Provided text:
- - -

Comment 1 Michael Saboff 2014-02-25 09:38:12 PST
Created attachment 225158 [details]
Patch
Comment 2 Michael Saboff 2014-02-25 09:48:15 PST
Committed r164653: <http://trac.webkit.org/changeset/164653>
Comment 3 Mark Lam 2014-02-25 10:12:45 PST
Comment on attachment 225158 [details]
Patch

Why is this an issue at all?  m_jsStackLimit and m_stackLimit should be the same field for JIT builds because they are in a union.  Are the compilers actually storing them in different fields?  My concern is that your fix is not actually doing what you think it is.
Comment 4 Geoffrey Garen 2014-02-25 10:22:27 PST
Yeah, this looks wrong. What bug does this fix?
Comment 5 Michael Saboff 2014-02-25 10:28:29 PST
(In reply to comment #4)
> Yeah, this looks wrong. What bug does this fix?

The doesn't change correctness, in fact it shouldn't change anything at the machine code level.

This is primarily a fix for clarity / readability and eliminating future problems if we change it so that m_stackLimit and m_jsStackLimit are not aliases.  We set m_stackLimit for ASM LLInt + JIT + DFG builds, but we check using m_jsStackLimit.  Not the setting and use is consistent.
Comment 6 Michael Saboff 2014-02-25 10:33:20 PST
(In reply to comment #5)
> (In reply to comment #4)
> ....   Not the setting and use is consistent.

Now the setting and use are consistent.
Comment 7 Geoffrey Garen 2014-02-25 10:35:03 PST
I think this patch reduced future flexibility instead of increasing it because it introduced a hard dependency that JIT code must run on the machine stack. The point of m_jsStackLimit was to abstract out where the JS stack lived. All JS code checks m_jsStackLimit, and it's the VM that decides where m_jsStackLimit points.

In other words, if we change it so that m_stackLimit and m_jsStackLimit are not aliases, it will be a bug that the JIT checks m_stackLimit instead of m_jsStackLimit.
Comment 8 Mark Lam 2014-02-25 10:37:40 PST
(In reply to comment #7)
> I think this patch reduced future flexibility instead of increasing it because it introduced a hard dependency that JIT code must run on the machine stack. The point of m_jsStackLimit was to abstract out where the JS stack lived. All JS code checks m_jsStackLimit, and it's the VM that decides where m_jsStackLimit points.
> 
> In other words, if we change it so that m_stackLimit and m_jsStackLimit are not aliases, it will be a bug that the JIT checks m_stackLimit instead of m_jsStackLimit.

I agree.  Note: the LLINT still checks m_jsStackLimit by necessity (for C loop LLINT compatibility).  Hence, changing only the JIT side to use m_stackLimit is no clearer than it was before.

- - -

The data:
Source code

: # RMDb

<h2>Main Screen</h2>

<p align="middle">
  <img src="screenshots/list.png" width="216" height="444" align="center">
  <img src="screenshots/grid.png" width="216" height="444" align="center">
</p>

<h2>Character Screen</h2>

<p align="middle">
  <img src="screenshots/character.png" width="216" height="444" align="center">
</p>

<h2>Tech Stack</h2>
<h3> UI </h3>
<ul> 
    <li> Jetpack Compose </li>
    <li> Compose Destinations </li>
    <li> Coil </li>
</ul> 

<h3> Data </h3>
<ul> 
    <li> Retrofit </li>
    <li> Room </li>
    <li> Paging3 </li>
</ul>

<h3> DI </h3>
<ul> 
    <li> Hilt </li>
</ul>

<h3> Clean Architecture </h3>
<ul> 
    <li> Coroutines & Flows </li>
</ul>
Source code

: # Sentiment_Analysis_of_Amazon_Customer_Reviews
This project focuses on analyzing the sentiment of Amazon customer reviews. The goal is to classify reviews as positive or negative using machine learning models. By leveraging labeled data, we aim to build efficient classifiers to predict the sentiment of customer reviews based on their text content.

- - -

Assignment:
Copy the passage of the WebKit bug thread from "Comment 5 Michael" to "to comment #5)" word for word.

Result below:
Comment 5 Michael Saboff 2014-02-25 10:28:29 PST
(In reply to comment #4)
> Yeah, this looks wrong. What bug does this fix?

The doesn't change correctness, in fact it shouldn't change anything at the machine code level.

This is primarily a fix for clarity / readability and eliminating future problems if we change it so that m_stackLimit and m_jsStackLimit are not aliases.  We set m_stackLimit for ASM LLInt + JIT + DFG builds, but we check using m_jsStackLimit.  Not the setting and use is consistent.
Comment 6 Michael Saboff 2014-02-25 10:33:20 PST
(In reply to comment #5)